Hi,
I’ll answer inline
> On 7. Apr 2017, at 00:22, Mingbo Cai <[log in to unmask]> wrote:
>
> Hello,
>
> I am developing an algorithm on fMRI which needs to use ICA for multiple times. I want to achieve the ability of automatically determining the number of components necessary to model the data similarly as Melodic does. I read through the documentation but I am still not 100% sure that I understand exactly how it is implemented. So I really hope that I can get some insights.
>
> (1) If I understand correctly, the lap argument for the --dimest option of melodic corresponds to the Laplace approximation method referred in the documentation. And it seems that the equation of the likelihood of data given the number of component is the one in Thomas Minka's 2000 paper Automatic choice of dimensionality for PCA. Can I confirm that the lap method in melodic is exactly the method by Minka?
Yes, melodic implements the approach published by Minka in 2000
> Is this true? And it is true that it can only work when doing spatial ICA (where sample size is larger than feature number)?
No, it works on the eigenspectrum of the data covariance - but that will always be smaller than than the smallest of the two dimensions. Also keep in mind that in melodic the dimensionality is selected on the eigenspectrum after adjusting for the finite sampling, using the Wishart distribution.
>
> (2) Additional question: if I were to use BIC to choose dimensionality instead (as the document shows both Laplace approximation and BIC appear to be the best). Would the correct way be, for each candidate dimensionality, calculating the likelihood under the probabilistic PCA framework and add the penalization term? Or instead, using the ICA components within PPCA framework to calculate likelihood and add penalization?
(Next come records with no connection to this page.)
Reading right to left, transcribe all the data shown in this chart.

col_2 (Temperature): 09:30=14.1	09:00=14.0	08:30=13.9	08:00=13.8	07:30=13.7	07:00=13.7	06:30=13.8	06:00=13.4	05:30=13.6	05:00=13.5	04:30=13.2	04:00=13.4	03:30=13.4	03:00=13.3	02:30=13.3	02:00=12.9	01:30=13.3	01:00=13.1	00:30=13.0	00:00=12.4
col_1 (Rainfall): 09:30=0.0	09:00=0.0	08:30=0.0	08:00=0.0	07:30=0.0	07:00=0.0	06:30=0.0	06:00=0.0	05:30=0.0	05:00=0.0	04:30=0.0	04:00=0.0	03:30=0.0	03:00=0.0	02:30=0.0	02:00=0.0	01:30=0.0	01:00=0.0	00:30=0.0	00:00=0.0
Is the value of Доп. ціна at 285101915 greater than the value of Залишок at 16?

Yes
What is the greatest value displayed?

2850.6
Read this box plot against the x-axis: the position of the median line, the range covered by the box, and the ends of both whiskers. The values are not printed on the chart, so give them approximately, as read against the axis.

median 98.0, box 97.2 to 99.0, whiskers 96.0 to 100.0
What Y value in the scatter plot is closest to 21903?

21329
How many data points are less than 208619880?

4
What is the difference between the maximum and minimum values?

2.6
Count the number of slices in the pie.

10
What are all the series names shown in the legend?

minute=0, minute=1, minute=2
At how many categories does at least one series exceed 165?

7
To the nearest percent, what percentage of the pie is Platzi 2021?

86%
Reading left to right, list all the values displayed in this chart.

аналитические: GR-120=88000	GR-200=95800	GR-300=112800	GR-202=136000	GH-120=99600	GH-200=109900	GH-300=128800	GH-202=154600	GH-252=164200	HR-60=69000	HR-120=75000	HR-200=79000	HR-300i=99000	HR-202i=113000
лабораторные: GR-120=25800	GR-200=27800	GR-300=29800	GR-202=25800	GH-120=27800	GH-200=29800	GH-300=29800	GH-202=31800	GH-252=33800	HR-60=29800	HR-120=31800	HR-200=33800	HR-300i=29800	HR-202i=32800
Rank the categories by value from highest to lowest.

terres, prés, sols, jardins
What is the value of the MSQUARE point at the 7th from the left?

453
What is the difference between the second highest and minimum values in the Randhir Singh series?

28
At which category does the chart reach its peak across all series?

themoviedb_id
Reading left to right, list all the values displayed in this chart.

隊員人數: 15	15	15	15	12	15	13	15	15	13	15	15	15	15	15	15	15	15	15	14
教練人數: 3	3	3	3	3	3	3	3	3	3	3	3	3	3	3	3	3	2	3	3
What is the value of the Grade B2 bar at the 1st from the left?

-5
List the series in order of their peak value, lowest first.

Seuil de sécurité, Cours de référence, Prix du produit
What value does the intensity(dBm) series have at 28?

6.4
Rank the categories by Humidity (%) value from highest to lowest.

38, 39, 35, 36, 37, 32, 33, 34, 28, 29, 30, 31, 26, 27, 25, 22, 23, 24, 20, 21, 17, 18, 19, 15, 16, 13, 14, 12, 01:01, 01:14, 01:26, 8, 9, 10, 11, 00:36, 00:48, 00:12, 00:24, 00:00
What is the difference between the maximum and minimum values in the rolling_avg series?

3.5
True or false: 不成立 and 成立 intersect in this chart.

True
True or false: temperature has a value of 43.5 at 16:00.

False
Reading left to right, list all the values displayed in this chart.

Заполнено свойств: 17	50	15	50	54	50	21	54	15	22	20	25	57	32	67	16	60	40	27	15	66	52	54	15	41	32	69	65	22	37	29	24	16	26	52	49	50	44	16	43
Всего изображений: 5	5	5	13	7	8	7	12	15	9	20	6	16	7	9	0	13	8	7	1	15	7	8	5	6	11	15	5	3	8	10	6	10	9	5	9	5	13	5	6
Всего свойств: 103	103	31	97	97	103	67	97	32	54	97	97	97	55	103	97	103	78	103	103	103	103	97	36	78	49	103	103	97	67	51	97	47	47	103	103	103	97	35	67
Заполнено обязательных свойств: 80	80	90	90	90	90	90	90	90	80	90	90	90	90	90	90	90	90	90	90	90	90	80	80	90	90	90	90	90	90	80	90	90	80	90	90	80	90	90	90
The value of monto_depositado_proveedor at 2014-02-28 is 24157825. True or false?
The likelihood depends on the residual space and that’s identical between PCA and ICA - it’s just that ICA and PCA span that space differently. As such, the choice of dimensionality can be based on PPCA.
>
> (3) Also, in terms of the number of parameters in BIC , should it be number of component * sample in each component, or the total size of the unmixing matrix? Or something else?
>
Both the selected dimensionality and N (total number of samples) enter into the penalty terms if I remember correctly.
hth
Christian
> Thank you very much in advance!
>
> Mingbo Cai
> Postdoctoral Research Associate
> Niv Lab
> Princeton Neuroscience Institute
|